Jackson decided to stay at Shipton’s Hut and would meet us in the morning on our way to Point Lenana (the highest point on Mt Kenya that can be reached without some serious climbing).
Unlike most people hiking to Point Lenana we didn’t get up in the middle of the night to get there for sunrise. We wanted to see our surroundings on the way up and were hoping for a clear morning and we were lucky. After a few hours of steady climbing we reached the top and had it all to ourselves in glorious sunshine! We spent a lovely hour at the top, admiring the views, including the imposing Batian and Nelion Peaks, 200m above us across the Lewis Glacier, before starting the descent and our circumnavigation of the peaks of Mt Kenya.
This descent starts with a via ferrata, apparently the highest in the world, across a snow-covered ridgeline. Part of the via ferrata (the actual line) was also covered in snow and ice and we had to clear them before we could descent. So much fun!

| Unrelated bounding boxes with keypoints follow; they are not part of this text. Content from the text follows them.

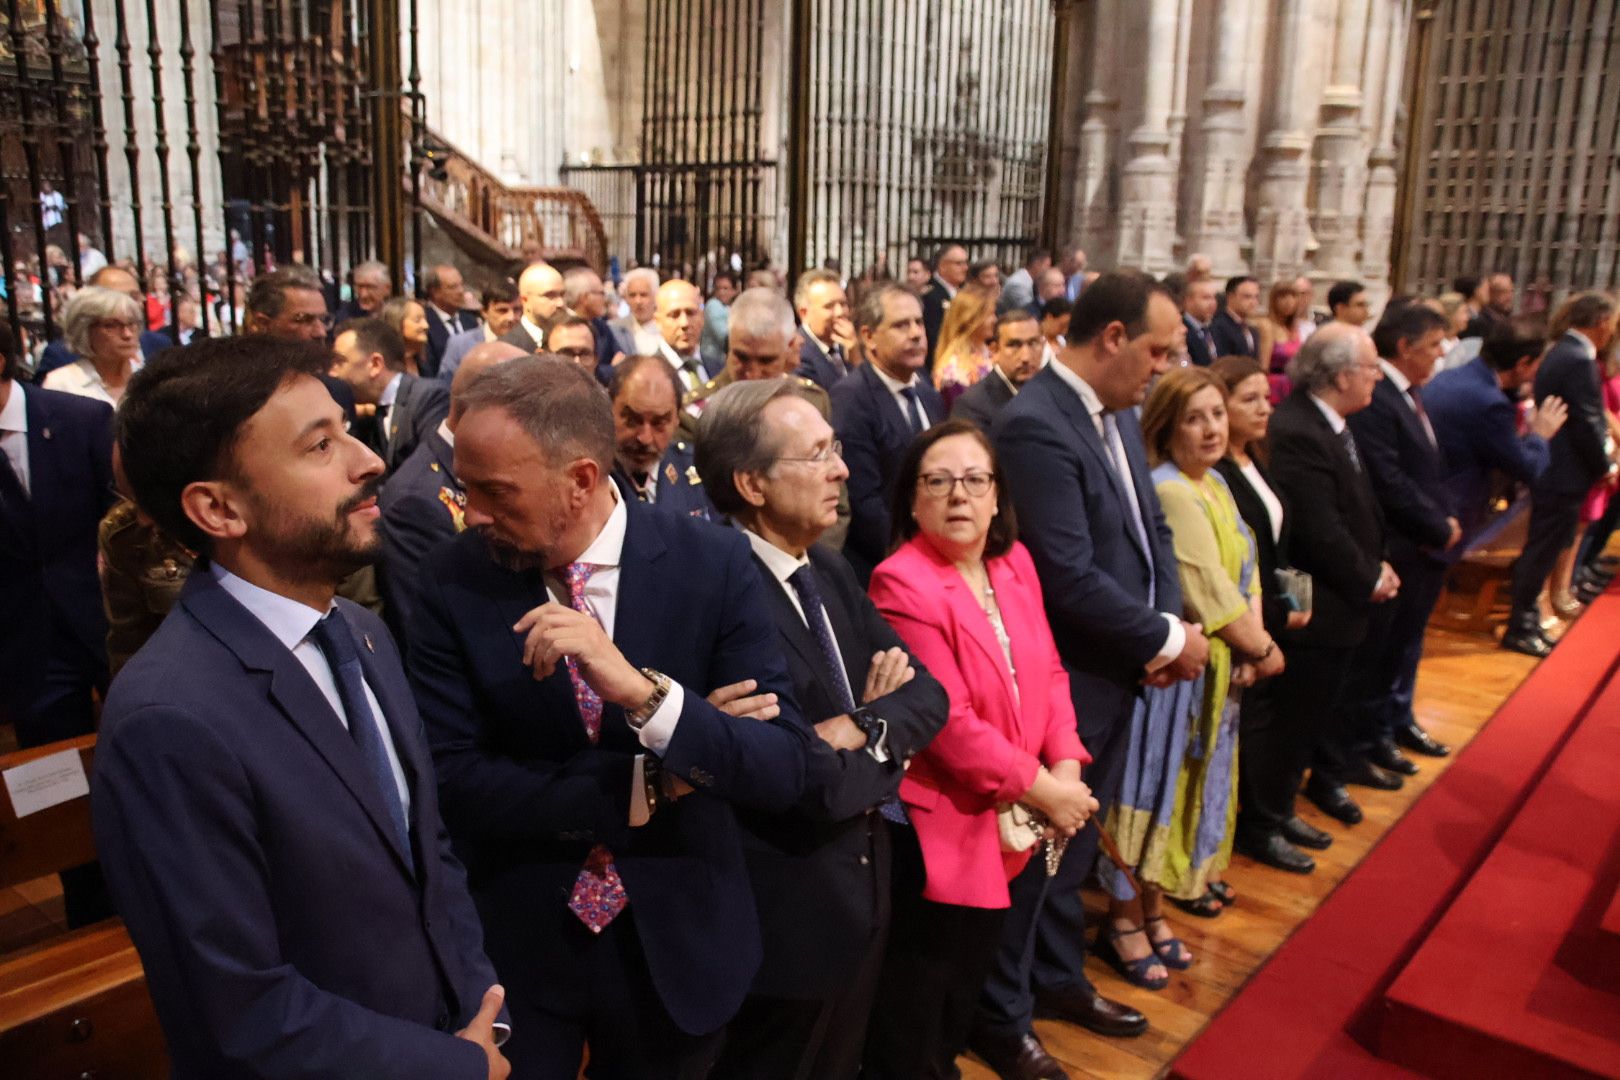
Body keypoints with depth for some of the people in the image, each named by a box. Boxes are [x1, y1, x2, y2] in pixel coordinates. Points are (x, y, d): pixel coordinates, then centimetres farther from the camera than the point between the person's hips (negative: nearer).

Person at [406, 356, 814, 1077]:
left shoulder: (713, 566, -14)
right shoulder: (453, 584, -11)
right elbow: (453, 782, -15)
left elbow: (782, 771, -18)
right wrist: (648, 785, -19)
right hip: (515, 946, 0)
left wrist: (641, 690, -33)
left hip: (677, 943, 1)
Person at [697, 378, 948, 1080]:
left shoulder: (831, 574, 4)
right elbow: (812, 785, -28)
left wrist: (858, 728, -19)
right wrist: (885, 741, -10)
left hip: (863, 890, 8)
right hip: (785, 916, -8)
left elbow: (927, 695, 0)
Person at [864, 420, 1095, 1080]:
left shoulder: (1014, 563, 3)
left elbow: (1047, 672, 6)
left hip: (1011, 825, 8)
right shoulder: (902, 584, -21)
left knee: (969, 981, 24)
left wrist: (1066, 764, -8)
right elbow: (947, 721, -24)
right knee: (917, 1007, 10)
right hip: (940, 828, -7)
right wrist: (1042, 790, -18)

But I guess we were lucky that there was not too much ice and the descent was relatively straight forward – it would have been a different story with more ice.
Just after we reached the bottom of the via ferrata the clouds rolled in. The rest of the morning and afternoon we would be hiking in the clouds. Yet we saw every beautiful part of the walk as we were fortunate enough that the clouds lifted periodically. The circumnavigation crossed about 6 valleys and ridge lines and made for a very long day hike, but was totally worth it. The scenery was spectacular and changed in each valley, each as photogenic as the last. And to cap it off, the whole route was deserted – we literally had the mountain to ourselves.
circumnavigating the peaks of Mt Kenya
That night we spent again in the same camp before heading out via the Sirimon track. We enjoyed the upper section of this track, but once we had dropped into the next valley we thought the track was a bit boring and were very happy we had chosen the Chogoria route to hike in as it was far more scenic. Around midday we reached Ol’ Moses camp where Pascal was already waiting for us. After seeing the now major road to the park gate we were even happier with our route choice as the hike up to acclimatise along the road would not have been great. We stopped for a big well-deserved lunch at the Trout Tree where the Colobus monkeys and the tree hyrax never stop entertaining us, before driving back to Nairobi. Mt Kenya certainly provided some fantastic hiking (and climbing) opportunities, hopefully we’ll be back one day!